Saved data entries:
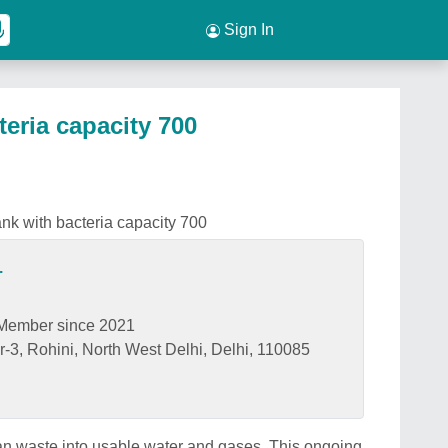
Sign In
teria capacity 700
ank with bacteria capacity 700
.
Member since 2021
-3, Rohini, North West Delhi, Delhi, 110085
n waste into usable water and gases. This ongoing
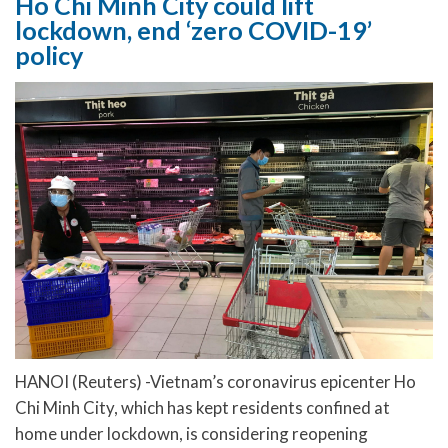
Ho Chi Minh City could lift
lockdown, end ‘zero COVID-19’
policy
HANOI (Reuters) -Vietnam’s coronavirus epicenter Ho
Chi Minh City, which has kept residents confined at
home under lockdown, is considering reopening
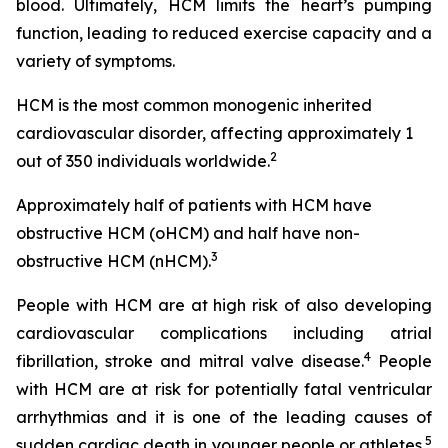
blood. Ultimately, HCM limits the heart’s pumping
function, leading to reduced exercise capacity and a
variety of symptoms.
HCM is the most common monogenic inherited
cardiovascular disorder, affecting approximately 1
2
out of 350 individuals worldwide.
Approximately half of patients with HCM have
obstructive HCM (oHCM) and half have non-
3
obstructive HCM (nHCM).
People with HCM are at high risk of also developing
cardiovascular complications including atrial
4
fibrillation, stroke and mitral valve disease.
People
with HCM are at risk for potentially fatal ventricular
arrhythmias and it is one of the leading causes of
5
sudden cardiac death in younger people or athletes.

**PROBLEM STATEMENT**
Beginning at the line that contains "People with HCM" and ending at the last line above, copy each line without any change.

**RESPONSE BOX**
People with HCM are at high risk of also developing
cardiovascular complications including atrial
4
fibrillation, stroke and mitral valve disease.
People
with HCM are at risk for potentially fatal ventricular
arrhythmias and it is one of the leading causes of
5
sudden cardiac death in younger people or athletes.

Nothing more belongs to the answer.